> DESCRIPTION OF THE TASK
Nothing but the pictures should be dropped; repeat the rest of the data below exactly.

*** Opening GIVEN INFORMATION ***

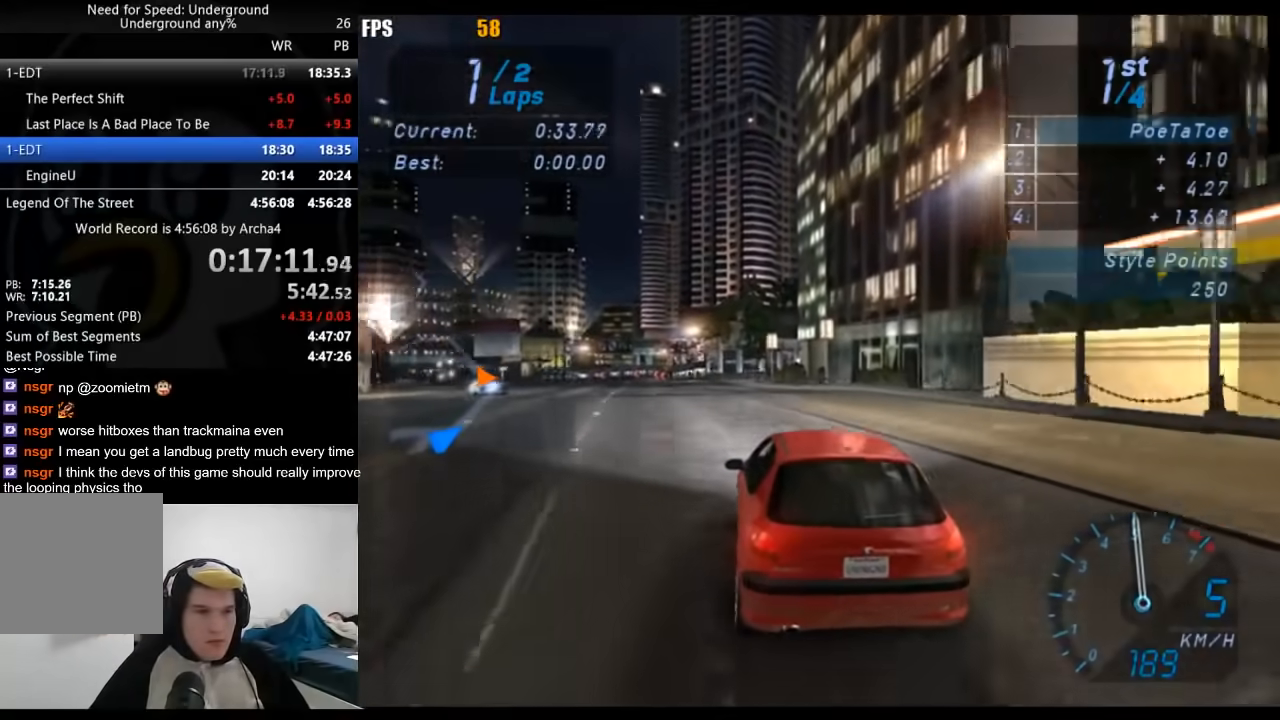
{"buttons": ["R2"], "left_stick": "center", "right_stick": "center", "events": [[50, "left_stick", "down-left"], [283, "left_stick", "center"]]}
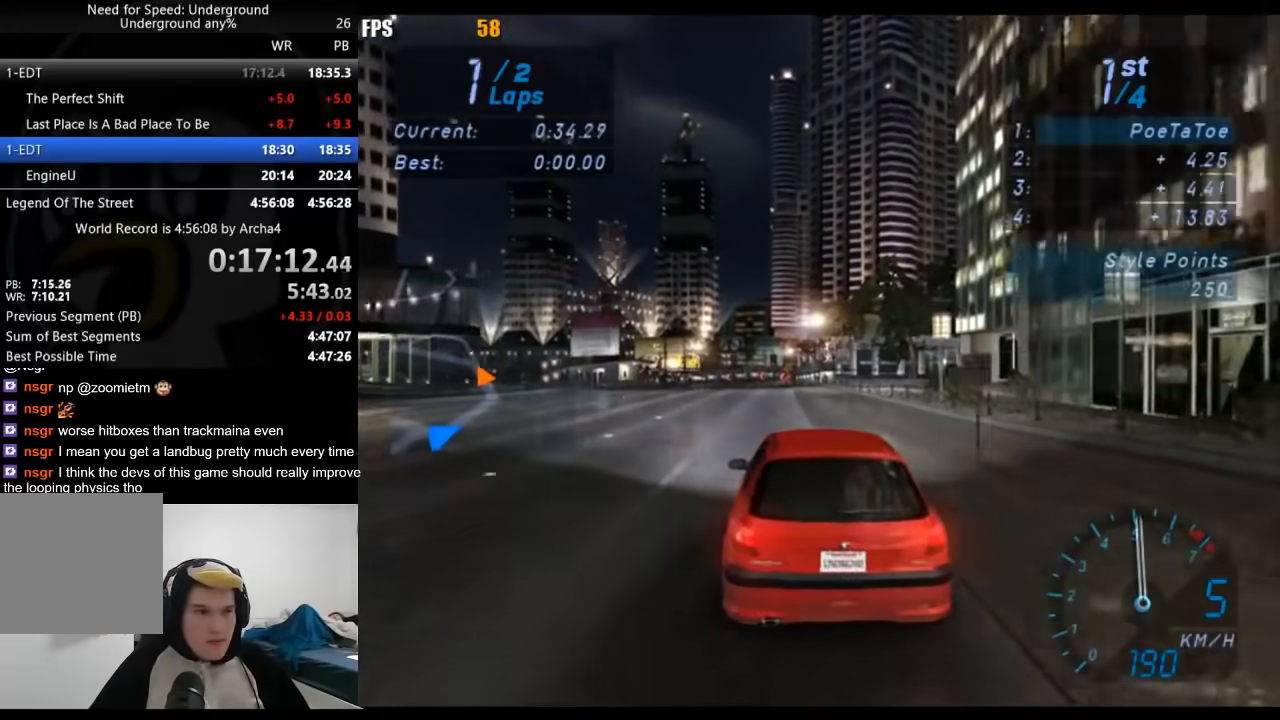
{"buttons": ["R2"], "left_stick": "center", "right_stick": "center", "events": []}
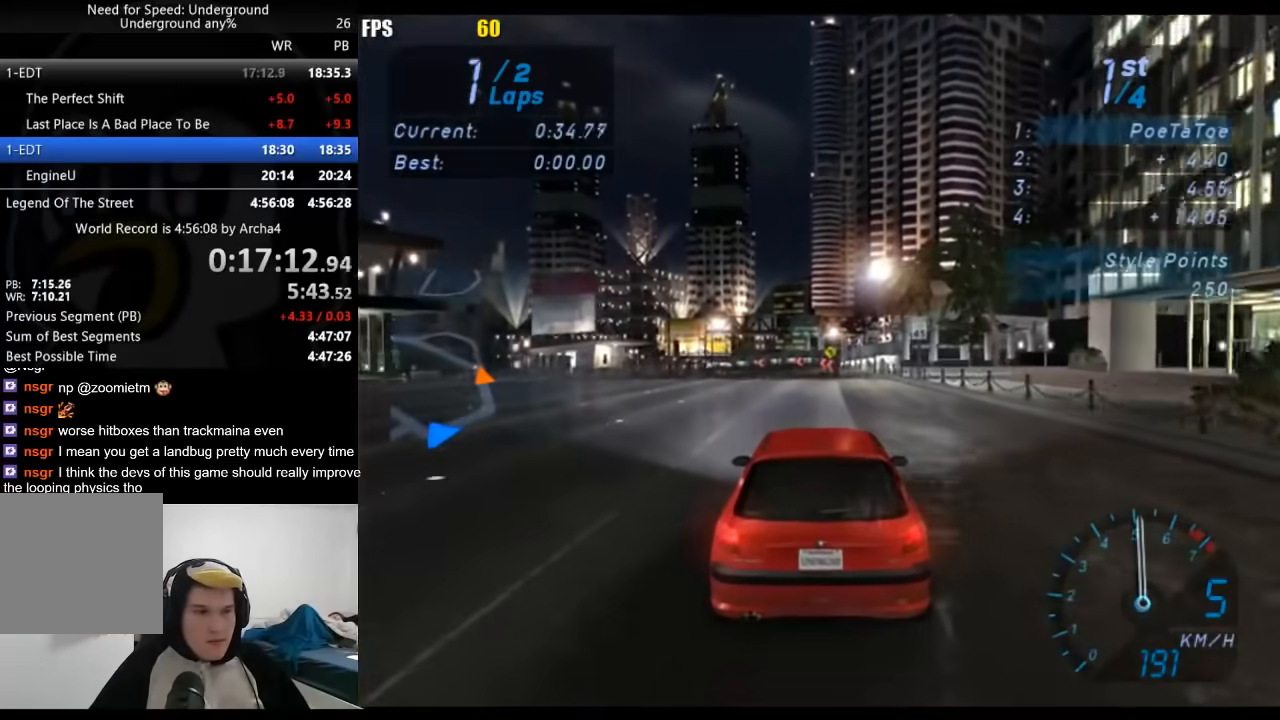
{"buttons": ["R2"], "left_stick": "center", "right_stick": "center", "events": []}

*** Closing GIVEN INFORMATION ***

> EXERCISE RESPONSE
{"buttons": ["R2"], "left_stick": "center", "right_stick": "center", "events": [[50, "left_stick", "down-left"], [283, "left_stick", "center"]]}
{"buttons": ["R2"], "left_stick": "center", "right_stick": "center", "events": []}
{"buttons": ["R2"], "left_stick": "center", "right_stick": "center", "events": []}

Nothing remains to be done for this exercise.